One of Krugman’s wittiest sallies was a dismissal of “Austrian” economics (for which Hayek was awarded a Nobel Prize). He termed it “a theory that I regard as being about as worthy of serious study as the phlogiston theory of fire.” The Austrians, of course, widely are supportive of gold money, whether private parallel currencies, as with government-reviling Hayek, or the classical definition of state-issued money as a defined weight of gold, as with the more optimistic Mises.

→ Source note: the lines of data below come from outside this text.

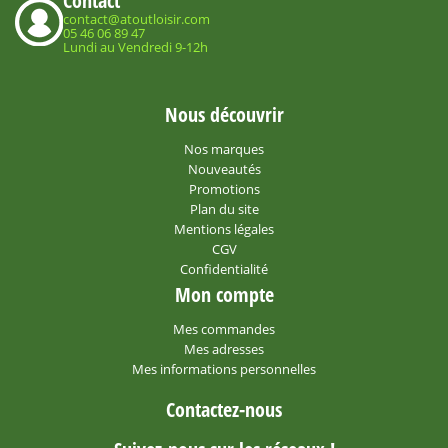
Contact
contact@atoutloisir.com
05 46 06 89 47
Lundi au Vendredi 9-12h
Nous découvrir
Nos marques
Nouveautés
Promotions
Plan du site
Mentions légales
CGV
Confidentialité
Mon compte
Mes commandes
Mes adresses
Mes informations personnelles
Contactez-nous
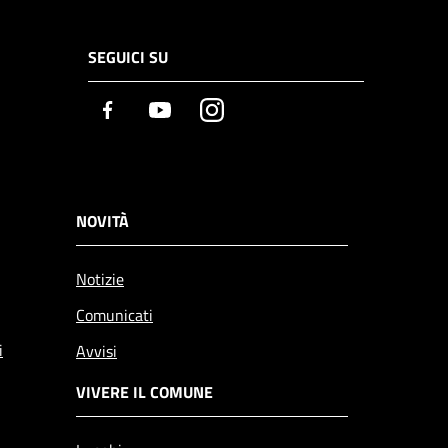
SEGUICI SU
Facebook
Youtube
Instagram
NOVITÀ
Notizie
Comunicati
i
Avvisi
VIVERE IL COMUNE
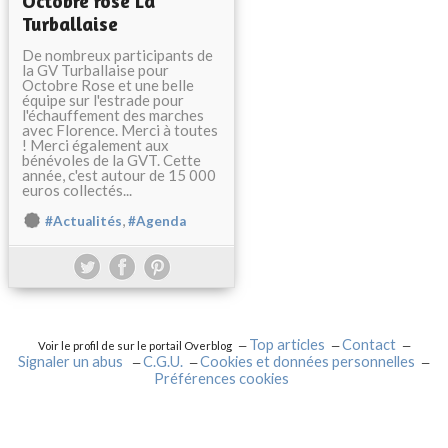
Octobre rose La
Turballaise
De nombreux participants de
la GV Turballaise pour
Octobre Rose et une belle
équipe sur l'estrade pour
l'échauffement des marches
avec Florence. Merci à toutes
! Merci également aux
bénévoles de la GVT. Cette
année, c'est autour de 15 000
euros collectés...
,
#Actualités
#Agenda
Top articles
Contact
Voir le profil de
sur le portail Overblog
Signaler un abus
C.G.U.
Cookies et données personnelles
Préférences cookies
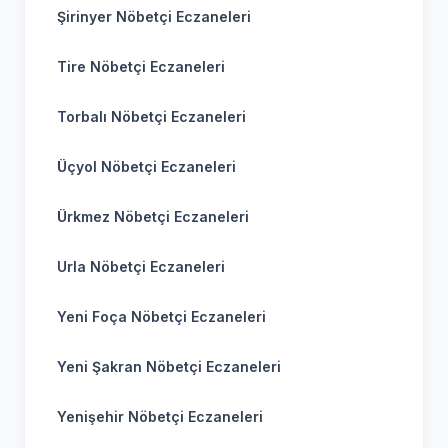
Şirinyer Nöbetçi Eczaneleri
Tire Nöbetçi Eczaneleri
Torbalı Nöbetçi Eczaneleri
Üçyol Nöbetçi Eczaneleri
Ürkmez Nöbetçi Eczaneleri
Urla Nöbetçi Eczaneleri
Yeni Foça Nöbetçi Eczaneleri
Yeni Şakran Nöbetçi Eczaneleri
Yenişehir Nöbetçi Eczaneleri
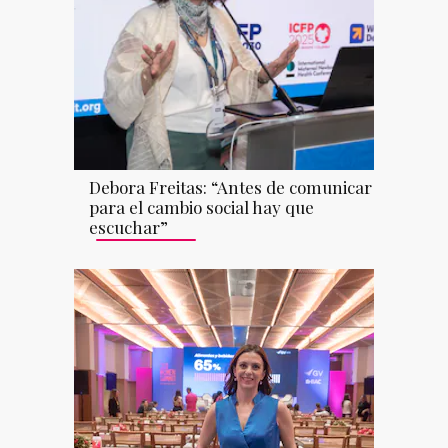
Debora Freitas: “Antes de comunicar
para el cambio social hay que
escuchar”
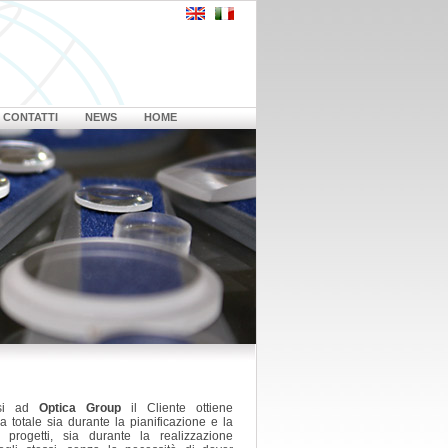
CONTATTI
NEWS
HOME
osi ad
Optica Group
il Cliente ottiene
a totale sia durante la pianificazione e la
 progetti, sia durante la realizzazione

Krugman’s Fairy Tales would be wonderful entertainment … but for their power to destroy the livelihoods of millions. The confusions Krugman and his progressive colleagues sow in the minds of less astute policy makers have lead, and are leading, to pure misery for millions of working people.
Krugman, himself a member of the nomenklatura rather than a worker, professes to champion labor’s interests. But the evidence is that his prescriptions crush our dreams. Krugman’s prescribed monetary policy is one “managed through human intelligence” to provide “a little bit of inflation … to rescue the nation from mass unemployment.” That has been in effect, now, for 40+ years.
Forbes.com’s Charles Kadlec pointed out in The Wall Street Journal, Gold vs. the Fed: The Record Is Clear, economic growth has been chronically lower and unemployment has remained chronically higher while prices have risen — the inflation prescribed — under the paper standard which Krugman champions.
The problem is not only that of weak job creation. The Krugman recipe apparently also creates wage stagnation. The New York Times’s Economix blog by Cathreine Rampell:
In a study for the Milken Institute… (t)he findings are somewhat terrifying.
After adjusting for inflation, the typical male college graduate earned about 12 percent less in 2009 than his counterpart did in 1969.
[T]he median man whose highest educational attainment was a high school diploma had his earnings fall by 47 percent in the last four decades.
Workers who didn’t even graduate from high school had a median income decline of 66 percent….
Self-avowed Keynesians and free market conservatives both celebrate full employment, in ever better jobs, as the Holy Grail of good economic policy. Free market economists build their case for job growth by low marginal tax rates and good money on reams of real world data.
The Krugman formula, conversely, is a fairy tale without a Happily Ever After. In spite of the elegant sophistry of his arguments his prescription for a manipulated dollar and Ever Bigger Government stubs its toe on the rock of a reality — currently the boulder of 8.2% unemployment — which says:“I refute it thus.”